Plante presents Clémentine, played by Babin with unaffected certainty, in simple strokes, but Kelly-Anne is another matter entirely.  Her motivations are kept obscure behind Gariépy’s icy, undemonstrative exterior as she delves further and further into the sinister recesses of the internet that could provide evidence to convict or exonerate Chevalier.  Is she a groupie of a different sort, a would-be crusader or simply an obsessive determined to know the truth while keeping it hidden?  Plante and Gariépy keep us guessing until the very end, and even then they offer no simple explanation for her character and actions. 

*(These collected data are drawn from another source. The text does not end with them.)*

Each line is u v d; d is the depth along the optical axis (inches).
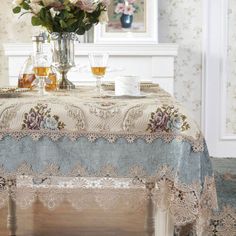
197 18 154.5
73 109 57.2
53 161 56.8
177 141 55.2
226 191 78.1
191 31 154.9
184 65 156.5
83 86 91.4
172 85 146.3
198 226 54.6
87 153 56.8
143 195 56.9
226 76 155.8
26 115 56.9
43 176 56.9
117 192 57.2
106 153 56.8
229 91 156.5
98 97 65.4
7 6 153.0
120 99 63.1
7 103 58.5
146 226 74.1
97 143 56.8
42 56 75.5
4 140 56.9
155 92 77.1
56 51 81.9
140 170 56.5
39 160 56.8
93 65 79.7
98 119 56.8
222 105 156.3
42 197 57.6
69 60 82.4
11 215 84.0
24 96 66.6
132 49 143.6
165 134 56.1
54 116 56.9
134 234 91.2
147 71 145.6
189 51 155.8
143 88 83.3
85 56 144.6
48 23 79.6
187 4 153.9
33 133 56.8
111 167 56.7
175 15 154.3
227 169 85.1
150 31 148.3
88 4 78.0
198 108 157.9
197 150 54.3
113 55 144.6
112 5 147.7
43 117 56.9
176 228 64.9
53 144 56.8
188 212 53.5
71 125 56.8
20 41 154.6
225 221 76.8
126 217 100.7
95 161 56.8
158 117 56.4
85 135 56.7
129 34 147.9
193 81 156.9
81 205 57.7
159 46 143.3
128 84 67.4
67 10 77.5
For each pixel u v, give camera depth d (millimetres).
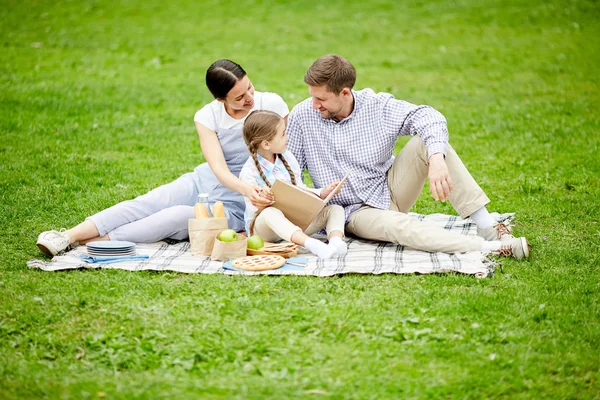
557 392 6695
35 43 29688
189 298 8492
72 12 35938
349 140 10469
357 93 10516
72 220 11508
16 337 7652
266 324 7871
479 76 25016
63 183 13648
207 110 10469
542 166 15070
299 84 24312
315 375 6926
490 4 36156
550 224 11555
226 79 9867
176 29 33375
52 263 9562
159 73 25625
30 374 6941
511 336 7602
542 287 8875
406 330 7676
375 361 7148
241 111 10406
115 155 15977
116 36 31688
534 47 28922
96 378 6895
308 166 10758
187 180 10742
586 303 8461
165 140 17406
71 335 7676
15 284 8891
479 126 18719
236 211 10703
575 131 17719
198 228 9906
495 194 13359
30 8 36312
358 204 10562
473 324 7836
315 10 36781
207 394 6633
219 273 9266
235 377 6918
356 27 33375
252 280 9016
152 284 8922
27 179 13766
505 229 10219
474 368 7051
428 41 30750
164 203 10523
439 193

The result is both a cool, cerebral thriller that establishes a suspenseful vibe early on and maintains it to the end without resorting to cheap tricks, and an astutely observed study of a relationship that develops between two utterly different women.  Cinematographer Vincent Biron’s images possess a metallic sheen that sets off Laura Nhem’s elegant production design and Renee Sawtell’s costumes, which distinguish expertly between Kelly-Anne’s sophisticated wardrobe and Clémentine’s simple one.  Editor Jonah Malak accentuates Plante’s probingly deliberate pacing to enhance the suspense, while Dominique Plante’s eerie score adds to the unsettling mood.

This discreet, understated film is about a monster, but it unnerves you the old-fashioned way—with suggestion rather than the crude horror devices so common nowadays.